No one doubts that many of the people who died in the Texas floods this past weekend were praying to God to spare them as the waters encroached and then swept them away.

Christian theologians going back to Irenaeus (125–202 AD) have proffered the idea of predestination as a means of trying to reconcile their belief that God is omnipotent/omniscient/omnipresent with the observed reality that horrible shit happens to people who don't deserve it.

But it is the 16th century Protestant reformer John Calvin who's teachings about predestination have had the most profound and lasting effect on Christianity (particularly on Evangelicalism).  Calvin wrote, "If one falls among robbers or ravenous beasts; if a sudden gust of wind at sea causes a shipwreck; if one is struck down by the fall of a house or a tree; if another, when wandering through desert paths, meets with deliverance; or, after being tossed by the waves, arrives in port and makes some wondrous hairbreadth escape from death—all these occurrences, prosperous as well as adverse ... are governed by the secret counsel of God."  In Calvin's view, nothing occurs except that God wills it.  We may not understand why it occurred, we may think it tragic or unjust or evil, but God willed it nonetheless and we simply have to accept the fact that we can't fathom God's inscrutable will.

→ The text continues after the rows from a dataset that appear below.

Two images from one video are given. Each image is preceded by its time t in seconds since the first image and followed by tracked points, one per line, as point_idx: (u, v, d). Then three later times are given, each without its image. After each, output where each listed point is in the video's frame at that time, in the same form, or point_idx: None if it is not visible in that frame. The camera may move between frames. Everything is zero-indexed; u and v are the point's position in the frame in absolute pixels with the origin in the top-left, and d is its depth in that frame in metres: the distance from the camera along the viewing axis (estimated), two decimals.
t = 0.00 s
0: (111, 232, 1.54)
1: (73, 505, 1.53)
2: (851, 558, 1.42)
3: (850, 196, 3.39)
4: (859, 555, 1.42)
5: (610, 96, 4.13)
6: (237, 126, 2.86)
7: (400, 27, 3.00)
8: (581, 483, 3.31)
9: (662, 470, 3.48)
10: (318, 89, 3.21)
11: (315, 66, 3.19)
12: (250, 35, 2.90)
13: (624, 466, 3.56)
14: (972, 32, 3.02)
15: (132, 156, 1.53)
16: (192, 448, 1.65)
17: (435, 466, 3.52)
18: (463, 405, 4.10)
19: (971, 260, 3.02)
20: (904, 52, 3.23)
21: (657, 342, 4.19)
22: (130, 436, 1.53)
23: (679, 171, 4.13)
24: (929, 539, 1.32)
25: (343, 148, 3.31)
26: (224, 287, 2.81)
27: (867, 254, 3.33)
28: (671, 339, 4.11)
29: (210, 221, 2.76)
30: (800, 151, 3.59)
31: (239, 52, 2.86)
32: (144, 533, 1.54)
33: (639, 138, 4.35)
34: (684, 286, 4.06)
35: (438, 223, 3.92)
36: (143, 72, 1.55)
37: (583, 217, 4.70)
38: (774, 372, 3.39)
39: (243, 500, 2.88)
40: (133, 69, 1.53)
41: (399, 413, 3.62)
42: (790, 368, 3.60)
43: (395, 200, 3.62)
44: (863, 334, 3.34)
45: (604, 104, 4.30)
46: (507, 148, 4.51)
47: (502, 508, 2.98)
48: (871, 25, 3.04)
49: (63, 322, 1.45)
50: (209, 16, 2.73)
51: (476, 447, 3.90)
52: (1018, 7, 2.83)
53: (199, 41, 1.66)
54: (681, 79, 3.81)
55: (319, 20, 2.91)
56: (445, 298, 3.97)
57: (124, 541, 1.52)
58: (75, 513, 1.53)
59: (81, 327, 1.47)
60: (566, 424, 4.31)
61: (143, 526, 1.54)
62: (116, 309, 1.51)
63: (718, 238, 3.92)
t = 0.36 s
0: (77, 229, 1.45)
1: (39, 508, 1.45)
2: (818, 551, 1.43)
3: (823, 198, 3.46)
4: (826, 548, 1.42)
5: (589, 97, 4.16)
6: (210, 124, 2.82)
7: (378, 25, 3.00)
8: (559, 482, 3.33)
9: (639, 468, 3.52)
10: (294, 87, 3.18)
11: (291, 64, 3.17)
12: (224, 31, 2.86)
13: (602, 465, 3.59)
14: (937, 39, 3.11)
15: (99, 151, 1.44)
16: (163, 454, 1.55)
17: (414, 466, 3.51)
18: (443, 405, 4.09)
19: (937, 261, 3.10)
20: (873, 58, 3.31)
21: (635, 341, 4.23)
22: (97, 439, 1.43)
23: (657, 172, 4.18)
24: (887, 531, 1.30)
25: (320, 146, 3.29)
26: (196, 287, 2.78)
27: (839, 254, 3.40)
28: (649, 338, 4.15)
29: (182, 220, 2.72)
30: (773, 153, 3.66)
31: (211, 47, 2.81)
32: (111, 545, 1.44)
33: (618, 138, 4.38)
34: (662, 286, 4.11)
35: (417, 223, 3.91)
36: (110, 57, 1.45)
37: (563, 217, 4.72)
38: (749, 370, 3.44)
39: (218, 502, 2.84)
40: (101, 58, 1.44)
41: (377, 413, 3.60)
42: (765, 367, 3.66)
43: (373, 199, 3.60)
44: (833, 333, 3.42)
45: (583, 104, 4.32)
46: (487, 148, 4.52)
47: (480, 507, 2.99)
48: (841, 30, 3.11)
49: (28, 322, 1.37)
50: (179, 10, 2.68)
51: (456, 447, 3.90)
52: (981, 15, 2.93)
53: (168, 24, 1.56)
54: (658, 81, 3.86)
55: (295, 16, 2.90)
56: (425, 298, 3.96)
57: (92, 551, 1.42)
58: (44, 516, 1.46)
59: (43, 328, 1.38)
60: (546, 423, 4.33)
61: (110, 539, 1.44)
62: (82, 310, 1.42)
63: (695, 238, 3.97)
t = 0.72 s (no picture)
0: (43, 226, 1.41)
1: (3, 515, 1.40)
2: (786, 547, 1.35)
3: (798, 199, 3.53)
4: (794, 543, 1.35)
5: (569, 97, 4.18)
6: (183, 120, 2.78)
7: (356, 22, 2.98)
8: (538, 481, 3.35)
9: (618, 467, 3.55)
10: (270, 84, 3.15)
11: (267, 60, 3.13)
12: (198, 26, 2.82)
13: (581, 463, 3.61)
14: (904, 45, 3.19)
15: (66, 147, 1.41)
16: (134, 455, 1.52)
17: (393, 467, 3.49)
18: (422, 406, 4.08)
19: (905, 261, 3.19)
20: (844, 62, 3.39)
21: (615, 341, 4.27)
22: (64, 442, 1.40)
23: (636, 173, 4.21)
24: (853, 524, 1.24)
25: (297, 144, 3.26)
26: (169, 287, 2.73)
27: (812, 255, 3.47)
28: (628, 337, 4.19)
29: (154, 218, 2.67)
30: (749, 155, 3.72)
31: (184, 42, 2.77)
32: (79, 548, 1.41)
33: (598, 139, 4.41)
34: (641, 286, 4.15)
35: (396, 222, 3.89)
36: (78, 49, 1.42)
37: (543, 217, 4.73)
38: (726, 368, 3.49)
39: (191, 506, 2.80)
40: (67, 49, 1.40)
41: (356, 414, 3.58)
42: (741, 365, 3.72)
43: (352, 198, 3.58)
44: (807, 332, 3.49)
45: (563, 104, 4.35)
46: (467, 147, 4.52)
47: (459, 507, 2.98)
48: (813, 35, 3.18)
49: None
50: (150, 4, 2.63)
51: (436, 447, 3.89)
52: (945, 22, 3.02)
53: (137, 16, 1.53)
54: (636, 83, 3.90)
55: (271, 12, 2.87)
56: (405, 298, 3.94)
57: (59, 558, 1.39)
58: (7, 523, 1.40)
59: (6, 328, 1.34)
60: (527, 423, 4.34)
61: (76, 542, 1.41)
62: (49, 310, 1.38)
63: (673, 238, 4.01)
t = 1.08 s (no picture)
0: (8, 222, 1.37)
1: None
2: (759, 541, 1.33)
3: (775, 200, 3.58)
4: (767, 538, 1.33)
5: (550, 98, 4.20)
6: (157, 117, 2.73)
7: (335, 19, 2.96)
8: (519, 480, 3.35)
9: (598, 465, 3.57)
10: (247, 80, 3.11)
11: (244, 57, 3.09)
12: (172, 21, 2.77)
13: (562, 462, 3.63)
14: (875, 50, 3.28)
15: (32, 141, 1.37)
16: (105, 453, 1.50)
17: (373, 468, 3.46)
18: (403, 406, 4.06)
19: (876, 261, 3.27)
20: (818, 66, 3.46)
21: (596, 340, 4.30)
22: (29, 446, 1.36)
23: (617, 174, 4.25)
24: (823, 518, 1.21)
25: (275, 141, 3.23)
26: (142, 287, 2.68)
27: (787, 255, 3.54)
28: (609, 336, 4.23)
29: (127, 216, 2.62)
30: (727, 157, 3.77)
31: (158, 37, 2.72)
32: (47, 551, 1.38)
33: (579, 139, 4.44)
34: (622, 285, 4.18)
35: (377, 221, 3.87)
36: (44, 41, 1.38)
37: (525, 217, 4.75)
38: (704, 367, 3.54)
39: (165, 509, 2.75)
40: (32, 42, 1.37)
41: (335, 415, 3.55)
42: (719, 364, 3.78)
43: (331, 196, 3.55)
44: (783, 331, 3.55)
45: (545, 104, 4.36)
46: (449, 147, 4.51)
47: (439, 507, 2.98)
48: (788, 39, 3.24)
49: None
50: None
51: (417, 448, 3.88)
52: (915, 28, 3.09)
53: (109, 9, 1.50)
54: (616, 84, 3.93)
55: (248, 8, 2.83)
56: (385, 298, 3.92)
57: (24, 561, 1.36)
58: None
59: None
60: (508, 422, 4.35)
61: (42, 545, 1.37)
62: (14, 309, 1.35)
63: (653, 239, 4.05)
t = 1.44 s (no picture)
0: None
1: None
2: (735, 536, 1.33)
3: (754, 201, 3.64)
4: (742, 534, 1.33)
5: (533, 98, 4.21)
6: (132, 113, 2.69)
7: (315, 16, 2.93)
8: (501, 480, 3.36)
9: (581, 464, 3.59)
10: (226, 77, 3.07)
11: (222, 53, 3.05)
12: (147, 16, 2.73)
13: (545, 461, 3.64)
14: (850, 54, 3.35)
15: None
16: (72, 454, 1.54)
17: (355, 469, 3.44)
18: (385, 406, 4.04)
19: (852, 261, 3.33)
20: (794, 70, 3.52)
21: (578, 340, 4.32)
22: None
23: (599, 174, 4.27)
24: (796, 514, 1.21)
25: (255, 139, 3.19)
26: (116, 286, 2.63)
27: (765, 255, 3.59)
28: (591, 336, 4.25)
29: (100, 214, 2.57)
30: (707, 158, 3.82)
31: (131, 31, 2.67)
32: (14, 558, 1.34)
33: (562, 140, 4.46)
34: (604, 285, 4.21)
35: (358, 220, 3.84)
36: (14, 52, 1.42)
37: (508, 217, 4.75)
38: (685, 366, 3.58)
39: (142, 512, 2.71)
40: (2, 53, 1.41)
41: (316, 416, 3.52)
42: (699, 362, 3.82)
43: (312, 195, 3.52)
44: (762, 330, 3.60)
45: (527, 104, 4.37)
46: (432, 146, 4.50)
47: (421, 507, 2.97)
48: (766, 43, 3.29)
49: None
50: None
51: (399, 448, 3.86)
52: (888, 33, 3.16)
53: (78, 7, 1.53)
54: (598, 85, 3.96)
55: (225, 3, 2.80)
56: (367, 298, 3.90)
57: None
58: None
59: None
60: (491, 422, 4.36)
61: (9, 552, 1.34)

I call bullshit on that.  It's an intellectual cop-out.  Things happen because of prior causes.  Humans have a considerable amount of agency to understand those contributing causes and enact counter-measures against future occurrances.  The scientific method serves as a tool for us to better understand these causes.  No, we can't (yet) control every storm and assault-weapon-owning-troubled-mind and aggressive cancer, but we can do an awful lot to mitigate bad things--an awful lot more than issuing thoughts and prayers after the fact, and leaving it in God's hands.

Already, here in Central Texas, it is coming to light that a very lax attitude had developed about placing children's camps (many of them run by Christian organizations) and RV campgrounds next to rivers that have long histories of violent flash floods.  We are learning that in Kerr county, which had by far the highest number of deaths, flood warning systems had not been implemented (as they had in some other counties and towns), despite their need being apparent and the costs negligible compared to the potential death tolls.  We are learning that the state government has been largely AWOL on the need for improving safety in the flood-prone region, being apparently more interested in combatting immigrants and women seeking abortions, banning access to Internet porn, and getting the Ten Commandments posted in public schools.  We are learning that the Trump administration's (and DOGE's) decimation of the National Weather Service was quite possibly a contributing factor for the imminent flood dangers not being adequately communicated.  More failings will come to light, and one hopes that solutions more concrete than "thoughts and prayers" will be implemented in response.

Lives could have been saved, and future lives will be saved, not by prayers or by passive acquiescence to what is perceived as "God's will," but by intentional, practical, proactive strategies and actions.